Le culte de la spontanéité
Fait intéressant, dans Que faire ? Lénine associe les adeptes de la spontanéité aux trade-unionistes - en d’autres mots aux « corporatistes » comme le mouvement étudiant les appellerait aujourd’hui. Il l’associe au refus de la lutte politique dans les syndicats, car si un mouvement est spontané et seulement spontané, alors il lui sera difficile de se détacher de l’idéologie dominante et seuls les intérêts immédiats se refléteront dans la lutte. Il dit :
« Mais pourquoi - demandera le lecteur - le mouvement spontané, qui va dans le sens du moindre effort, mène-t-il précisément à la domination de l’idéologie bourgeoise ? Pour cette simple raison que, chronologiquement, l’idéologie bourgeoise est bien plus ancienne que l’idéologie socialiste, qu’elle est plus achevée sous toutes ses formes et possède infiniment plus de moyens de diffusion. » [9]
Lénine explique que la spontanéité reflète bien la rage et la colère des opprimés par le système, mais qu’elle en restera là. P15 a en effet réussi a saisir cette forte colère sans aller plus loin.

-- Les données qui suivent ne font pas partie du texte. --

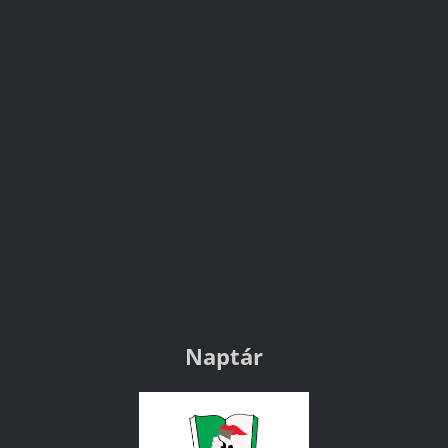
Naptár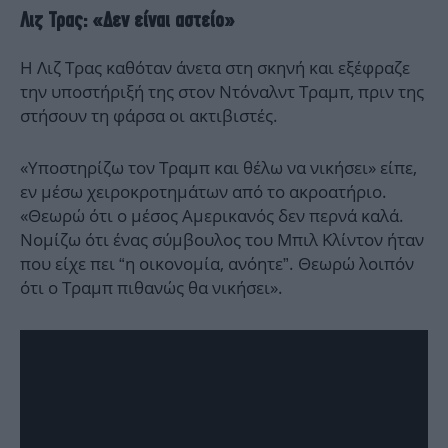
Λιζ Τρας: «Δεν είναι αστείο»
Η Λιζ Τρας καθόταν άνετα στη σκηνή και εξέφραζε
την υποστήριξή της στον Ντόναλντ Τραμπ, πριν της
στήσουν τη φάρσα οι ακτιβιστές.
«Υποστηρίζω τον Τραμπ και θέλω να νικήσει» είπε,
εν μέσω χειροκροτημάτων από το ακροατήριο.
«Θεωρώ ότι ο μέσος Αμερικανός δεν περνά καλά.
Νομίζω ότι ένας σύμβουλος του Μπιλ Κλίντον ήταν
που είχε πει “η οικονομία, ανόητε”. Θεωρώ λοιπόν
ότι ο Τραμπ πιθανώς θα νικήσει».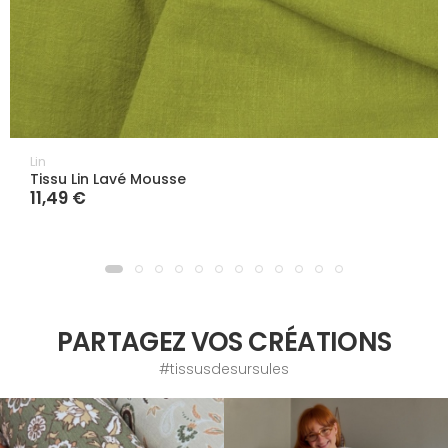
Lin
Tissu Lin Lavé Mousse
11,49 €
PARTAGEZ VOS CRÉATIONS
#tissusdesursules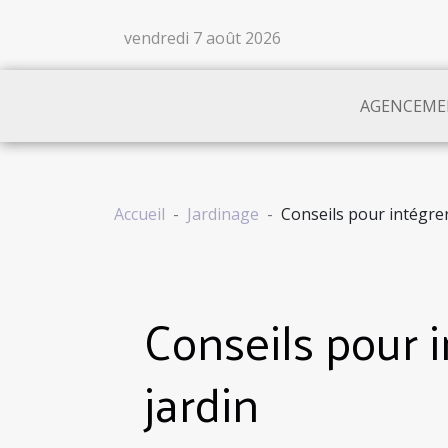
vendredi 7 août 2026
AGENCEME
Accueil
Jardinage
Conseils pour intégrer 
Conseils pour i
jardin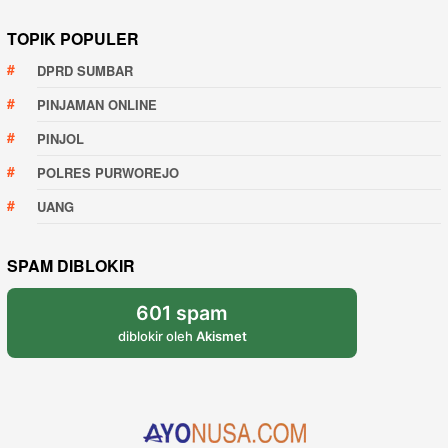
TOPIK POPULER
DPRD SUMBAR
PINJAMAN ONLINE
PINJOL
POLRES PURWOREJO
UANG
SPAM DIBLOKIR
601 spam
diblokir oleh
Akismet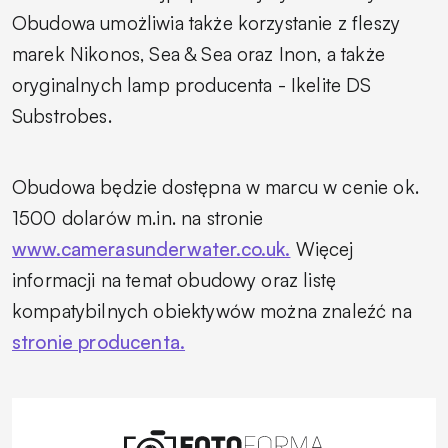
Obudowa umożliwia także korzystanie z fleszy
marek Nikonos, Sea & Sea oraz Inon, a także
oryginalnych lamp producenta - Ikelite DS
Substrobes.
Obudowa będzie dostępna w marcu w cenie ok.
1500 dolarów m.in. na stronie
www.camerasunderwater.co.uk.
Więcej
informacji na temat obudowy oraz listę
kompatybilnych obiektywów można znaleźć na
stronie producenta.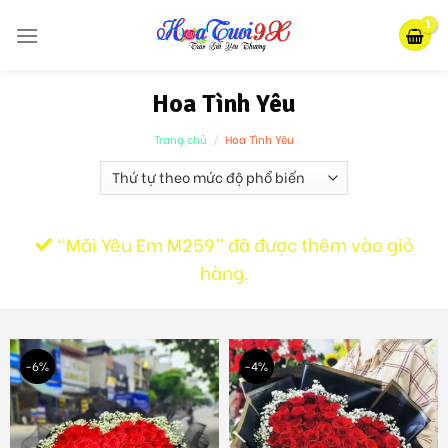
Skip
to
content
Hoa Tình Yêu
Trang chủ
/
Hoa Tình Yêu
“Mãi Yêu Em M259” đã được thêm vào giỏ
hàng.
-6%
-4%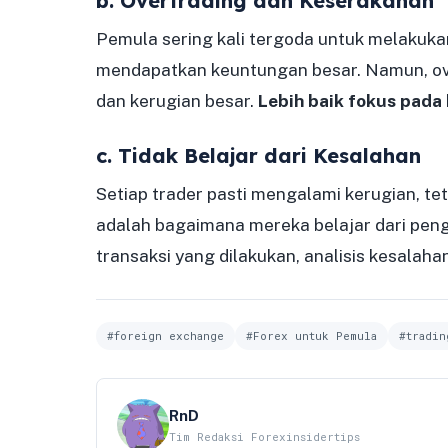
b. Overtrading dan Keserakahan
Pemula sering kali tergoda untuk melakuka
mendapatkan keuntungan besar. Namun, ove
dan kerugian besar.
Lebih baik fokus pada 
c. Tidak Belajar dari Kesalahan
Setiap trader pasti mengalami kerugian, t
adalah bagaimana mereka belajar dari pe
transaksi yang dilakukan, analisis kesalaha
#foreign exchange
#Forex untuk Pemula
#tradin
RnD
Tim Redaksi Forexinsidertips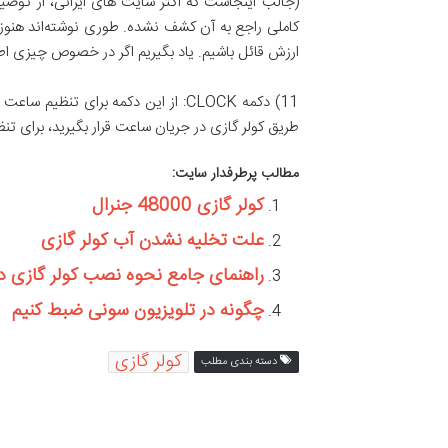
(جالب اینجاست که اکثر سایت های ایرانی، از توضی
کاملی راجع به آن کشف نشده. طوری نوشته‌اند هنوز ک
ارزش قائل باشیم. یاد بگیریم اگر در خصوص چیزی اطلا
11) دکمه CLOCK: از این دکمه برای ت
طریق کولر گازی در جریان ساعت قرار بگیرید، برای 
مطالب پرطرفدار سایت:
کولر گازی 48000 جنرال
علت تخلیه نشدن آب کولر گازی
راهنمای جامع نحوه نصب کولر گازی در
چگونه در تلویزیون سونی ضبط کنیم
کولر گازی
دسته بندی مطلب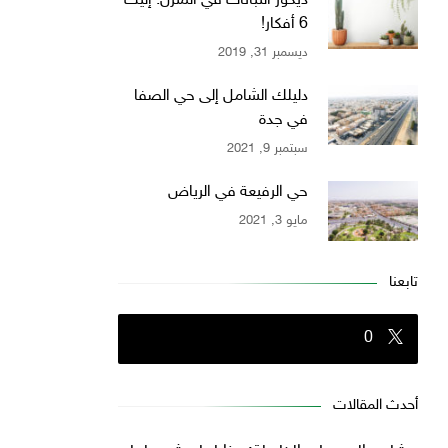
ديكور النباتات في المنزل: إليك
6 أفكار!
ديسمبر 31, 2019
دليلك الشامل إلى حي الصفا
في جدة
سبتمبر 9, 2021
حي الرفيعة في الرياض
مايو 3, 2021
تابعنا
0
أحدث المقالات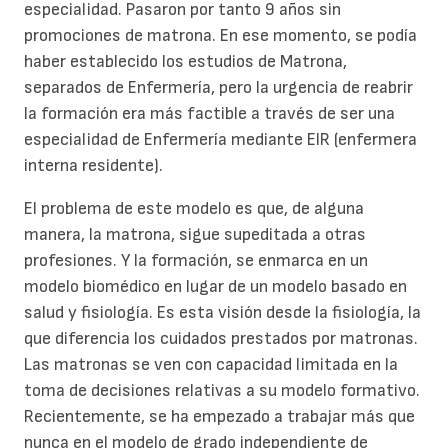
especialidad. Pasaron por tanto 9 años sin
promociones de matrona. En ese momento, se podía
haber establecido los estudios de Matrona,
separados de Enfermería, pero la urgencia de reabrir
la formación era más factible a través de ser una
especialidad de Enfermería mediante EIR (enfermera
interna residente).
El problema de este modelo es que, de alguna
manera, la matrona, sigue supeditada a otras
profesiones. Y la formación, se enmarca en un
modelo biomédico en lugar de un modelo basado en
salud y fisiología. Es esta visión desde la fisiología, la
que diferencia los cuidados prestados por matronas.
Las matronas se ven con capacidad limitada en la
toma de decisiones relativas a su modelo formativo.
Recientemente, se ha empezado a trabajar más que
nunca en el modelo de grado independiente de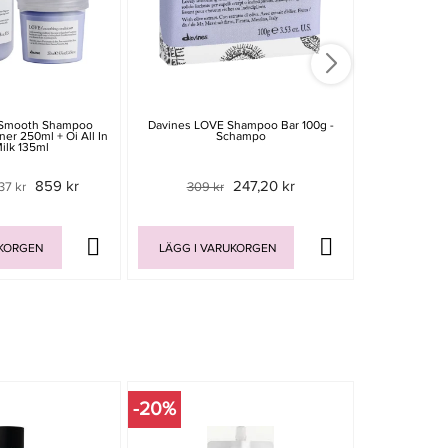
 Smooth Shampoo
Davines LOVE Shampoo Bar 100g -
Maria Nila
er 250ml + Oi All In
Schampo
Conditi
ilk 135ml
859 kr
247,20 kr
137 kr
309 kr
Rek. pris
UKORGEN
LÄGG I VARUKORGEN
LÄGG I V
-20%
-20%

Dans "Les principes du léninisme", Staline résume ainsi : « La théorie de la spontanéité, c’est la théorie de la diminution du rôle de l’élément conscient dans le mouvement, l’idéologie du suivisme, la base logique de tout opportunisme. »
Ce culte du spontané ne s’exprime pas que dans les actions dites spontanées, mais dans la vision qu’ont les anarchistes de tout mouvement de lutte pour des réformes. Pour eux, il suffit de radicaliser suffisamment une telle lutte pour que la transformation révolutionnaire émane d’elle-même. Ils ne voient pas la nécessité du long travail de création d’une avant-garde politique. Les grèves font partie de la révolution, mais elles ne sont pas la révolution.
Le refus de l’unité
P15 rejette l’unité qu’il qualifie même de notion "clérico-stalinienne". L’unité de notre classe est pourtant notre arme la plus forte face à la bourgeoisie qui détient les moyens de production de la vie et de la production intellectuelle et les armes.
« Il y a une sorte de tare indécrottable qui semble accabler la gauche québécoise : la croyance en une totalité sociale à préserver, le mythe d’une Société réconciliée enfin unifiée et sans fractures. [10] »
Bien sûr qu’il existe des fractures dans la société. L’unité ne signifie pas uniformité. Il existe toutes sortes de contradictions au sein même de la classe ouvrière. Le fait de reconnaître ces contradictions et ces fractures ne remet pas en cause le fait tout aussi vrai que nous partageons aussi des intérêts communs. Le fait de refuser de travailler de manière unie ne fait pas non plus disparaître ces fractures. Il ne permet qu’à certains individus de pouvoir le croire isolé, dans leur petit groupe affinitaire.